Russian diplomacy on Monday announced the suspension of a planned meeting between the Russians and the Americans to discuss the possible resumption of their inspections under the New Start treaty on nuclear disarmament. A decision that immediately sparked anger in Washington. “The session of the bilateral advisory committee on the Russian-US START treaty, originally scheduled in Cairo from November 29 to December 6, will not take place on the dates indicated,” the Moscow foreign ministry said, quoted by the TASS agency. “The event has been postponed to a later date,” he added, without giving further details.

The postponement, announced by Russia in a context of maximum tension with the West in the ninth month of Russia’s invasion of Ukraine, drew criticism from the US administration. The Joe Biden administration accused Moscow of having “unilaterally” suspended talks due to begin in Egypt on Tuesday.

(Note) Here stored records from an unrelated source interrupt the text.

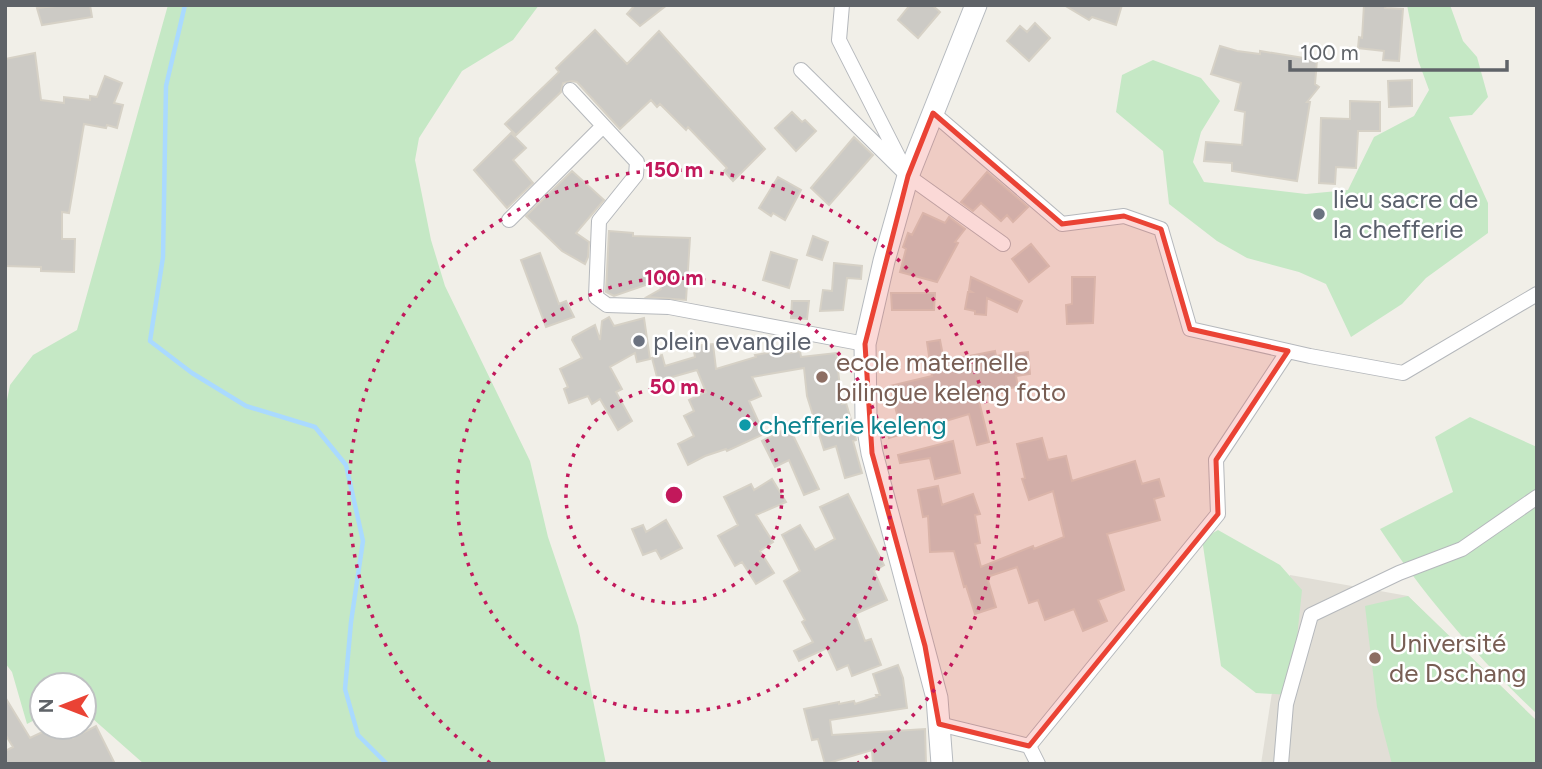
<svg xmlns="http://www.w3.org/2000/svg" width="1542" height="769" font-family="Figtree,sans-serif">
  <rect width="100%" height="100%" fill="#f1efe8"/>
  <path fill="#e1ded6" d="M1290,575L1408,596L1537,721V764H1261Z"/>
  <path fill="#c5e8c5" d="M168,5H539L513,40L462,71L419,138L415,160L431,240L445,286L530,461L548,537L578,626L606,764H144L84,711V685H42V716L27,724L12,672L5,663V410L10,385L33,355L77,330Z
    M1407,5H1450L1463,41L1477,57L1488,97L1472,115L1449,117L1488,203V233L1426,278L1402,304L1351,337L1326,284L1299,272L1247,258L1217,241L1169,204L1163,151L1116,112L1122,75L1153,60L1201,78L1220,101L1201,132L1193,162L1204,182L1306,194L1348,190L1374,137L1414,116L1429,90L1418,60Z
    M1470,417L1537,447V714C1479,659 1424,596 1380,529L1453,492L1435,437Z
    M1218,530L1280,565L1302,590L1291,695L1256,693L1221,666L1202,539Z
    M1408,596L1537,721V764H1392L1377,707L1365,606Z"/>
  <g fill="none" stroke-linecap="round" stroke-linejoin="round">
    <path stroke="#aadaff" stroke-width="4.5" d="M185,5L166,86L163,257L150,341L192,373L246,406L315,427L346,465L363,541L351,622L345,689L358,735L387,764"/>
  </g>
  <path fill="#cccac5" stroke="#d6d1c6" stroke-width="2" d="M66,5H90L92,17L42,25L37,8Z
    M635,5H667L640,26L627,14Z
    M910,5H932L940,12L918,38L898,20Z
    M1064,5H1122L1116,25L1092,17L1089,20Z
    M1364,5H1386L1385,8L1403,9L1399,61L1383,60L1384,51L1358,48L1359,37L1362,38Z
    M1035,23L1050,38L1029,61L1007,41L1020,26L1027,32Z
    M595,30L627,64L659,31L765,149L733,181L724,171L727,168L688,127L686,130L660,104L657,107L651,100L620,129L577,82L572,81L563,83L561,92L516,135L505,124L559,72L556,68Z
    M1220,46L1237,51L1260,54V51L1317,60L1315,84L1319,87L1307,102H1310L1297,181L1232,171V163L1204,161L1206,142L1242,145L1245,112L1235,110L1241,83L1211,74Z
    M35,53L41,100L64,103V97L90,100V96L97,97L105,76L122,83L114,103L123,105L117,128L107,125L106,128L84,124L69,213L62,212V239H75L74,272L41,271V267L5,266V59Z
    M1412,80V106L1389,107L1388,81Z
    M1350,101L1380,102V131H1358L1356,168L1336,167L1335,184L1319,183L1321,118L1350,119Z
    M792,112L802,122L805,120L816,131L796,151L775,128Z
    M511,133L526,148L513,160L533,183L507,208L474,170Z
    M854,137L873,155L829,205L811,188Z
    M572,171L604,200L576,233L589,242L588,257L585,264L562,251L526,216Z
    M987,172L1028,207L1013,222L1007,215L1001,221L981,203L973,211L961,202Z
    M778,177L801,190L785,220L773,213L771,216L759,208Z
    M923,213L945,223L949,217L965,229L955,242L958,243L937,282L900,272L906,249L903,247L908,233L912,235Z
    M609,231L633,233V236L690,238L686,300L647,297L661,289L657,281L614,296L606,292Z
    M813,236L828,242L822,260L807,255Z
    M1031,244L1049,266L1029,282L1012,259Z
    M771,252L797,260L789,288L763,280Z
    M540,253L559,304L566,301L574,317L546,327L521,260Z
    M834,263L862,266L861,279L847,278L843,310L820,311L823,290L832,291Z
    M971,277L1022,301L1017,312L987,298L986,315L975,314V311L965,309L968,292H972L969,290Z
    M1072,277H1095L1093,323L1067,324L1066,305L1072,304Z
    M891,293H935L934,310H892Z
    M792,301H809L807,319L791,318Z
    M609,317L614,326L644,318L650,359L637,362L635,353L610,367L622,389L616,392L632,421L618,430L600,399L592,404L588,396L569,403L564,389L568,387L560,369L582,358L572,340L573,337L595,325L600,340L602,321Z
    M940,340L944,361L995,351L996,356L1028,352L1030,374L1016,376L1018,387L1002,389V393L978,397L989,442L977,445L969,414L889,438L886,424L899,422L890,386L932,376L927,342Z
    M713,344L716,369L756,357L755,355L778,351L779,355L800,351L801,357L836,353L842,404L846,403L855,433L856,440L853,441L862,473L845,478L836,446L824,450L807,396L804,368L752,377L761,396L749,401L764,434L727,451L726,449L705,456L688,465L678,444L694,436L684,416L694,411L689,400L706,392L697,370L658,381L652,358L662,355L665,366L695,357L693,346Z
    M789,427L819,489L804,495L789,460L775,467L762,441Z
    M1042,438L1048,460L1066,456L1072,481L1135,461L1142,484L1159,479L1164,496L1154,499L1160,520L1107,534L1124,590L1098,600L1107,621L1083,631L1074,609L1045,620L1038,600L1029,603L1017,567L987,577L996,607L975,614L966,586L964,587L954,551L930,552L928,516L923,517L918,490L938,486L942,505L973,494L980,514L975,515L980,543L975,544L981,567L1033,546L1034,549L1064,537L1053,491L1029,500L1022,479L1025,478L1017,444Z
    M953,441L960,473L935,479L930,458L900,463L898,455Z
    M772,479L786,502L756,515L773,542L760,551L774,573L756,584L742,562L735,566L718,536L738,525L724,497L751,484L754,490Z
    M848,494L884,565L874,571L887,600L855,614L865,641L871,639L881,665L852,676L848,665L837,670L827,648L799,661L794,651L813,642L802,622L805,620L784,581L800,571L782,535L800,525L815,550L835,539L820,507Z
    M666,520L682,548L661,559L656,550L643,555L632,529L643,525L646,532Z
    M898,665L903,678L907,708L830,720L832,735L925,729L926,764H873L872,750L825,764L818,739L812,740L804,709L839,702V704L854,701L855,704L877,697L876,695H880L873,674Z
    M5,697L30,738L53,727H68L73,738L96,726L115,764H5V751L13,747L5,734Z"/>
  <g fill="none" stroke-linecap="round" stroke-linejoin="round">
    <defs>
      <path id="minor" d="M842,5L839,40L903,166
        M801,70L908,176L1003,244
        M570,90L637,162L636,175L599,221L596,297L607,305L669,307L865,344
        M933,113L1062,224L1124,216L1161,229L1190,329L1310,356L1403,373L1537,294
        M509,220L603,126
        M939,724L1029,746L1218,514L1216,460L1288,351
        M1029,746L1038,764
        M1281,764L1286,704L1311,615L1399,573L1462,549L1537,497"/>
      <path id="secondary" d="M942,764L937,698L872,453L866,418L865,344L884,261L908,176L976,5"/>
    </defs>
    <use href="#minor" stroke="#b5b8bc" stroke-width="16"/>
    <use href="#secondary" stroke="#b6babf" stroke-width="23"/>
    <use href="#minor" stroke="#fff" stroke-width="14"/>
    <use href="#secondary" stroke="#fff" stroke-width="21"/>
  </g>
  <path fill="#ea4335" fill-opacity="0.2" stroke="#ea4335" stroke-width="5" stroke-linejoin="round" d="M933,113L1062,224L1124,216L1161,229L1190,329L1288,351L1216,460L1218,514L1029,746L939,724L925,646L872,453L865,344L908,176Z"/>
  <g fill="none" stroke="#c2185b" stroke-width="3.5" stroke-dasharray="3.5 7">
    <circle cx="674" cy="495" r="108"/>
    <circle cx="674" cy="495" r="217"/>
    <path d="M490 763A325 325 0 1 1 858 763"/>
  </g>
  <g fill="#6b7280" stroke="#fff" stroke-width="2.5">
    <circle cx="1319" cy="214" r="7"/>
    <circle cx="639" cy="341" r="7"/>
  </g>
  <g fill="#8d6e63" stroke="#fff" stroke-width="2.5">
    <circle cx="822" cy="377" r="7"/>
    <circle cx="1375" cy="658" r="7"/>
  </g>
  <circle fill="#0f9aa8" stroke="#fff" stroke-width="2.5" cx="745" cy="425" r="7"/>
  <g text-anchor="middle" stroke-width="5" stroke-linejoin="round" paint-order="stroke">
    <g font-size="26" fill="#5b616d" stroke="#fff" text-anchor="start">
      <text x="1333" y="208">lieu sacre de<tspan x="1333" dy="30">la chefferie</tspan></text>
      <text x="653" y="350">plein evangile</text>
    </g>
    <g font-size="26" fill="#785e54" stroke="#fff" text-anchor="start">
      <text x="836" y="371">ecole maternelle<tspan x="836" dy="30">bilingue keleng foto</tspan></text>
      <text x="1389" y="652">Université<tspan x="1389" dy="30">de Dschang</tspan></text>
    </g>
    <g font-size="26" fill="#0d838f" stroke="#fff" text-anchor="start">
      <text x="759" y="434">chefferie keleng</text>
    </g>
  </g>
  <circle cx="674" cy="495" r="10" fill="#c2185b" stroke="#fff" stroke-width="3.5"/>
  <g font-size="21" text-anchor="middle" font-weight="bold" fill="#c2185b" stroke="#fff" stroke-width="5" stroke-linejoin="round" paint-order="stroke">
    <text x="674" y="177">150 m</text>
    <text x="674" y="285">100 m</text>
    <text x="674" y="394">50 m</text>
  </g>
  <rect width="1542" height="769" fill="none" stroke="#5f6368" stroke-width="14"/>
  <g transform="translate(63 706) rotate(270)"><circle r="33" fill="#ffffff" stroke="#bfc1c3" stroke-width="2"/>
  <path d="M0-5L12 26L0 18L-12 26Z" fill="#ea4335"/>
  <text y="-10" font-size="19" font-weight="bold" text-anchor="middle" fill="#5f6368">N</text>
  </g>
  <path d="M1290 60v10h217v-10" fill="none" stroke="#5f6368" stroke-width="3.5"/>
  <text x="1300" y="60" font-size="21" fill="#5f6368" stroke="#ffffff" stroke-width="5" paint-order="stroke">100 m</text>
</svg>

As reported by a State Department spokesman to CNN, Russia has limited itself to informing the US that it will be absent from the table and that it will propose a new date for these talks at a later date. In this sense, the aforementioned spokesman stressed that Washington is “ready to reschedule this meeting as soon as possible” as resuming talks is “a priority” to continue counting on the START agreement as an “instrument of stability” . From Russia, the Foreign Ministry has confirmed the adjournment of the meeting, although it has not delved into the matter.

Washington and Moscow announced in February 2021 the entry into force of a five-year extension of that treaty with the aim of “strengthening the national security of both countries” and ensuring “verifiable limits on intercontinental nuclear weapons”. The START treaty was signed in 1991 by the then leaders of the US and the Soviet Union, George HW Bush and Mikhail Gorbachev. In April 2010, the agreement was replaced by the New START treaty, signed by then-Presidents Barack Obama and Dimitri Medvedev.

White House chief Joe Biden has shown willingness to negotiate a new arms control framework to replace the current pact with Moscow, which expires in 2026 and whose last meeting of that committee dates back to October last year. The New START treaty is the latest bilateral nuclear agreement between the two countries. Signed in 2010, it limits the arsenals of the two powers to a maximum of 1,550 warheads each, which is a reduction of about 30% compared to the previous limit set in 2002. New START also limits the number of launchers and heavy bombers to 800, which is still enough to destroy Earth several times.